SonicMoE: New Hardware-Efficient Framework Enables Fine-Grained Mixture-of-Experts Models on NVIDIA GPUs
Key Takeaways
- ▸SonicMoE achieves constant per-layer activation memory footprint regardless of expert granularity, eliminating a critical bottleneck in fine-grained MoE training without requiring extra FLOP-intensive GEMM recomputation
- ▸The framework delivers 1.87-4.04x speedup over existing MoE kernels and now supports both NVIDIA Hopper and Blackwell architectures through a unified software abstraction
- ▸The solution enables training of increasingly fine-grained and sparse MoE models that align with emerging scaling laws showing better quality-per-FLOP with smaller, more numerous experts
Summary
Researchers have unveiled SonicMoE, a hardware-efficient and software-extensible blueprint for training fine-grained Mixture-of-Experts (MoE) models that addresses critical scaling challenges in modern language models. The framework introduces an IO-aware algorithm that keeps activation memory independent of expert granularity—a key bottleneck that has plagued existing MoE training kernels like ScatterMoE and MoMoE. SonicMoE achieves 1.87-4.04x relative speedup compared to existing solutions while now running at peak throughput on NVIDIA's latest Blackwell GPUs (B200/B300) in addition to Hopper (H100) support.
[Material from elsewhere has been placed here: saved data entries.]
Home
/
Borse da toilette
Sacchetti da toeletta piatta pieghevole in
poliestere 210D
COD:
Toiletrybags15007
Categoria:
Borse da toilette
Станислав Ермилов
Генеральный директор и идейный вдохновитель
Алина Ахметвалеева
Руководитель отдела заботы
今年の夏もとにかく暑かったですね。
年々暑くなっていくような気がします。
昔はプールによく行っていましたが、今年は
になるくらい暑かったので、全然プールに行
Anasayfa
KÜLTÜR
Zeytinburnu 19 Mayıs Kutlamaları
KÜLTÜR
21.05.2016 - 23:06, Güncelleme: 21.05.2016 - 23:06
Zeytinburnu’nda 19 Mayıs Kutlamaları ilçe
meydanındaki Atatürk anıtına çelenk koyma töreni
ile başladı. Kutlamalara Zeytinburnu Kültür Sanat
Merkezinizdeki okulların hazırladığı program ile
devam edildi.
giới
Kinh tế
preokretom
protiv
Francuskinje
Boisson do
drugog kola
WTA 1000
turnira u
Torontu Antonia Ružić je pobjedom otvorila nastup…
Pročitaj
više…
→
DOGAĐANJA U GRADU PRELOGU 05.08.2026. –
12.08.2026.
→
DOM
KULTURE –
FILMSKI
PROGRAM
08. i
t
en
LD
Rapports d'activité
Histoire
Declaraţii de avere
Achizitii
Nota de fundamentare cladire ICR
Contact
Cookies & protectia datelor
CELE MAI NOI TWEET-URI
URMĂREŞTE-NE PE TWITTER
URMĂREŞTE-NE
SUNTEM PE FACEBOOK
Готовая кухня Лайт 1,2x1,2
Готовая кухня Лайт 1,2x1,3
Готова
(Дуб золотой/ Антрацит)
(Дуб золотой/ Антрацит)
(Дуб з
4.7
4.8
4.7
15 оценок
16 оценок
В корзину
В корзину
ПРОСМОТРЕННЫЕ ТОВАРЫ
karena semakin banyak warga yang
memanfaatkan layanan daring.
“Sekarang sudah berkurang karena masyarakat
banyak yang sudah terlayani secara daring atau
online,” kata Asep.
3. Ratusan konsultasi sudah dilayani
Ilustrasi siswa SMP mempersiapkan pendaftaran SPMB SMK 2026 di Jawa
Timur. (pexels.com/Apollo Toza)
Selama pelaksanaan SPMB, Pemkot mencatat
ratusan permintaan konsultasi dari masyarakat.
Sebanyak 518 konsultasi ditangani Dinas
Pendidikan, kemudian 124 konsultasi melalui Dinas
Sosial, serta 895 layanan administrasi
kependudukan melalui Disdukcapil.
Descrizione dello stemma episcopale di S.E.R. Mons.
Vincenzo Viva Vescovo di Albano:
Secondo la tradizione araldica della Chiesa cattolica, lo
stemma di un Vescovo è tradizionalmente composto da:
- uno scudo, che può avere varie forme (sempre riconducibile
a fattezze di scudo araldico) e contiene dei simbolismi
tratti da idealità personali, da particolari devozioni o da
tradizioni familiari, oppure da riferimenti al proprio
The breakthrough is timely, as frontier open-source models increasingly adopt more fine-grained and sparser MoE architectures to improve quality per FLOP. Recent models like DeepSeek V3.2, Kimi K2.5, and Qwen3-Next-80B-A3B-Instruct demonstrate this trend, pushing both granularity and sparsity to new extremes. SonicMoE solves two fundamental hardware constraints: activation memory that scales with expert granularity, and IO costs that grow as experts become smaller. The solution leverages a unified software abstraction on QuACK that enables straightforward porting across GPU architectures, and exploits Blackwell hardware features to hide IO costs behind computation.
- SonicMoE's IO-aware algorithm and architecture-specific optimizations demonstrate how software innovation can unlock the potential of fine-grained expert models on contemporary hardware
Editorial Opinion
SonicMoE represents an important step forward in making frontier MoE architectures practically trainable at scale. As the field has discovered that finer granularity and higher sparsity improve model quality per FLOP, hardware efficiency has become the limiting factor—not algorithmic innovation. By decoupling activation memory from expert granularity and delivering meaningful speedups, this work removes a genuine obstacle to training the next generation of large-scale sparse models. The fact that it's already optimized for Blackwell shows commendable hardware-software co-design thinking.